_問題_
本文によると、お姉さんは漢方薬を何日ほど飲んだところで飲むのをやめましたか。

_本文の抜粋_
路頭

 相談を受けているときから僕は治す自信があった。訴える内容は手に取るように分かった。その症状は僕が初めて漢方薬の実力を体験し、漢方の勉強を始めようと思ったきっかけだったので。ところが渡していた2週間分がなくなった頃も連絡がない。もう治ったので関心を失ったのかと思っていたら、1ヶ月程後妹さんが深刻な顔をして入ってきた。何でも僕の漢方薬を2日ほど飲んだ頃気分が悪くなったので飲むのを止めたらしい。その後、路頭に迷い、耳鼻咽喉科や内科など数軒をはしごして、それでもらちがあかないから、大学病院でCTかMRIを撮ってもらうと言っているらしい。そもそも僕のところに相談にきたとき、半年の間に数軒の医者にかかり2カ所でレントゲンとMRIをやっていた。それだけやってもまだ原因が分からずに僕のところに来たのだ。数年前、脊椎管狭窄症を漢方薬で治した人だから、僕をかなり信頼してくれていて、遠くの市からわざわざやってきてくれるのだが、わずか2日で漢方薬を飲むのを止めていたことは残念だった。何かあったら電話をして尋ねてくれたらと思うが、どうもそこまで冷静ではなかったらしい。妹さんは、姉が取り乱して又レントゲンを撮ると言い張っていることを大変心配して、他の薬を作ってと僕に訴えた。何を恐れて何回も発ガンの原因になる放射線をそんなに浴びたがるのか哀れに思ったが、僕は出した薬にかなりの自信を持っていたので、僕の30年前の体験を話して、必ず治せれるから、薬は以前のを安心して飲むように伝えた。牛窓に住む妹さんは家族の不調をいつでも相談してくれる人だったので、僕の話を姉に伝えると言って安心して帰っていった。 10日程経ってお姉さんから明るい声で電話をもらった。その瞬間かなり解決してきたことが分かった。あれから安心して薬を再開したら、日に日に息がしやすくなって、喉を塞いでいたものがとれてきたと教えてくれた。もう少しだけ詰まった感じがすることもあるから念のためもう2週間分送ってくれとのことだった。  僕は30年近く漢方薬と接してきたから、おおよそのことは分かる。学術的なことは正直大の苦手だが、何となく治し方は分かっている。議論には付いていけないが役に立てるかどうかなら余り引けをとらないと思う。あそこで僕が妥協して、何か次なる処方を試みたらお姉さんは治っていない。路頭に迷い検査漬けになり気を病んでいくのが落ちだ。いずれは精神科の薬を飲むことになっていただろう。検査が必ずしも万能ではない。権威が必ずしも万能ではない。又強いて言うなら、インターネット上の情報が万能ではない。朝から晩まで田舎の薬局で薬のことを30年考えている人間が、「確かな情報」より優ることだってあるのだ。それもこれも縁なのかもしれない。妹さんが、それでも僕に相談してくれたのが、ノイローゼ気味のお姉さんを救った。ただ単に喉が詰まっただけの症状なのに。漢方の世界ではありふれた症状なのに。

_データ一覧_
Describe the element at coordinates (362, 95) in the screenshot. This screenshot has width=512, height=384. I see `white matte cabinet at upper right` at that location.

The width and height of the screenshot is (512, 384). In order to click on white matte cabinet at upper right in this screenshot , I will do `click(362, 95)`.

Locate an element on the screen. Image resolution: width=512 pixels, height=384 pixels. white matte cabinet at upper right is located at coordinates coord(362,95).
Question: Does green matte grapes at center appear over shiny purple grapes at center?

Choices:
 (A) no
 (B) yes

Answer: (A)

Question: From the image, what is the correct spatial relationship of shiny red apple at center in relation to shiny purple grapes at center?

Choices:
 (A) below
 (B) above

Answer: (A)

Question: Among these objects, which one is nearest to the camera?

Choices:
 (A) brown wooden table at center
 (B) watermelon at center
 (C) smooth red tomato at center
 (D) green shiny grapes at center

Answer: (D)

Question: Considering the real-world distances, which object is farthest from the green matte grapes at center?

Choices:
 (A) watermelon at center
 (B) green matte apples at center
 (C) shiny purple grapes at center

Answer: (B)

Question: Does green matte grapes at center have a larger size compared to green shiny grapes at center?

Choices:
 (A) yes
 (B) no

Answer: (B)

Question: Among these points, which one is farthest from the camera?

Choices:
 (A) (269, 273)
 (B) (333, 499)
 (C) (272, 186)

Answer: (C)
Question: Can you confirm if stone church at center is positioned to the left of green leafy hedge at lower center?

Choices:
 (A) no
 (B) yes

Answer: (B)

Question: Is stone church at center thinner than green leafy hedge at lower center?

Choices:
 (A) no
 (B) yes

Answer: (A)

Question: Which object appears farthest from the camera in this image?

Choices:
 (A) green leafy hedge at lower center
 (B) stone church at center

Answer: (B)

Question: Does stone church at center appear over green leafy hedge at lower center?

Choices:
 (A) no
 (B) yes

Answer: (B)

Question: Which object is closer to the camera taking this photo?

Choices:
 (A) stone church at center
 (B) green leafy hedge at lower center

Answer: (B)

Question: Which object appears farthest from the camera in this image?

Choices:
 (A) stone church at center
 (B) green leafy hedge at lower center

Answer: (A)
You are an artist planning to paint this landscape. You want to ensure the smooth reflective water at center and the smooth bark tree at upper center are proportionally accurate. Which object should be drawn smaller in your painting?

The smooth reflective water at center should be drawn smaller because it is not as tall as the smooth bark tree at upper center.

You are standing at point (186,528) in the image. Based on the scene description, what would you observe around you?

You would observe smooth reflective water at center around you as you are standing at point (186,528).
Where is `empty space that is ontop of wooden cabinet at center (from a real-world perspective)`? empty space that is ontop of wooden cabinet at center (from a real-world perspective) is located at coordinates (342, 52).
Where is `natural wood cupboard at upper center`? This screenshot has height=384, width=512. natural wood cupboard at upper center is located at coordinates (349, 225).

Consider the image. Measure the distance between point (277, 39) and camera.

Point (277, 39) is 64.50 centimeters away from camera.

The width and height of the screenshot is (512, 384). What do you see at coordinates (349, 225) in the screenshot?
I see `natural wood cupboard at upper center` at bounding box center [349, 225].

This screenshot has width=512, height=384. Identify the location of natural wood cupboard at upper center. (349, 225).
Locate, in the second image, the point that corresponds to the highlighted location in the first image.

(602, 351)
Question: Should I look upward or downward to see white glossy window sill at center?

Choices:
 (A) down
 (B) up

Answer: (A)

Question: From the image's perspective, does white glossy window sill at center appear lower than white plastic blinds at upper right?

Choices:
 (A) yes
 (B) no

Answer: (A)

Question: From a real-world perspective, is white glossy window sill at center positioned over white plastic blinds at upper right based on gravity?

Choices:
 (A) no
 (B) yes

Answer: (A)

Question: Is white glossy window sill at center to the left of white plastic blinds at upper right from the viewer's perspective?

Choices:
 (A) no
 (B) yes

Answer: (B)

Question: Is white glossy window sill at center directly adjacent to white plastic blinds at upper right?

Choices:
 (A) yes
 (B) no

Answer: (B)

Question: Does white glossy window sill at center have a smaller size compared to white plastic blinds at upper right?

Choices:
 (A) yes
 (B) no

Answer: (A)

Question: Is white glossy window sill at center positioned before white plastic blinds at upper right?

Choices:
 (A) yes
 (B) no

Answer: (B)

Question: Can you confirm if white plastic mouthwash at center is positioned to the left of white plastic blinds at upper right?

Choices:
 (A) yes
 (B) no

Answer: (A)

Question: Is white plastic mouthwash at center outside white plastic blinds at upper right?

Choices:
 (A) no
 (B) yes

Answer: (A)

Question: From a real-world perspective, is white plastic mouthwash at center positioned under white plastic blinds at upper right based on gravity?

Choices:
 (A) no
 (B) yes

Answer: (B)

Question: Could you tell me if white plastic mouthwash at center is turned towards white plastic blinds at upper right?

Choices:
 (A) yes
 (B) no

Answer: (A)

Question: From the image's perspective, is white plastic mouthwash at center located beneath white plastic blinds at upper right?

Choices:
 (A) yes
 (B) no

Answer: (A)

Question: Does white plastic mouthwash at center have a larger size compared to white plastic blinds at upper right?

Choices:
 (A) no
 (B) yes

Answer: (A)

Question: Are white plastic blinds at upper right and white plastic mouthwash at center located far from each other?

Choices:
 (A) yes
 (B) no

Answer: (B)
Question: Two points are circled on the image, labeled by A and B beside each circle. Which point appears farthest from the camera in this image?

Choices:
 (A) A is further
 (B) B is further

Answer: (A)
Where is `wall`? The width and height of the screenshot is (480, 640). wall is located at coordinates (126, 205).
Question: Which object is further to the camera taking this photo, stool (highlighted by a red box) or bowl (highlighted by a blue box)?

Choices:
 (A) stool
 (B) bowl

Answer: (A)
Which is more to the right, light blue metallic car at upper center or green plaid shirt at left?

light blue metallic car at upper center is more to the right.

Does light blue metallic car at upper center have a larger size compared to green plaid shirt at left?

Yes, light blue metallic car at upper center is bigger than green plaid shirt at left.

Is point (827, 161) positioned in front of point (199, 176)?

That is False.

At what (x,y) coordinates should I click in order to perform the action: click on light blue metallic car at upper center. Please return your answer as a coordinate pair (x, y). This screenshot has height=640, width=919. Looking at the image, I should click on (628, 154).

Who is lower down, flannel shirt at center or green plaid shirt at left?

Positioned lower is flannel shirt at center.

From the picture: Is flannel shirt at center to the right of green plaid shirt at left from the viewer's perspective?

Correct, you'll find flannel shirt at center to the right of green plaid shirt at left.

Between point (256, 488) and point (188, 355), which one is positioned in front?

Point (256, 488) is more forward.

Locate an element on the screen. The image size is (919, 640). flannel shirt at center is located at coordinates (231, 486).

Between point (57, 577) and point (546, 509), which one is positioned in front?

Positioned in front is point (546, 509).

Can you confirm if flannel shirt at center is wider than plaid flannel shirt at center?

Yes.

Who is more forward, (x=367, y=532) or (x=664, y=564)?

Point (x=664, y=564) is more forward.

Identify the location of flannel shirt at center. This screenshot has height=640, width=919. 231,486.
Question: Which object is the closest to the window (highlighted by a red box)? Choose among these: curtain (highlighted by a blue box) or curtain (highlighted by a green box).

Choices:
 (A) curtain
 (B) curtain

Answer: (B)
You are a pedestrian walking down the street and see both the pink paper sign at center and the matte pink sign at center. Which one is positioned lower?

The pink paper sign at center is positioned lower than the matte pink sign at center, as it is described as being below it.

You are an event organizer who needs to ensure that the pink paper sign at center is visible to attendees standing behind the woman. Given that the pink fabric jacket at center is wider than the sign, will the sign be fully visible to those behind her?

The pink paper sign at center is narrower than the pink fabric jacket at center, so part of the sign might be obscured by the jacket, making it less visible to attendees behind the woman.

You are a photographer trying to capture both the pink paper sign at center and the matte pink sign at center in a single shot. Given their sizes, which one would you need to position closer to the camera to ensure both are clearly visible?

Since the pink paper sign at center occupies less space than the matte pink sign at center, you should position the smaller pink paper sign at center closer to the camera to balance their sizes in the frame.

_答え_
2日ほどです。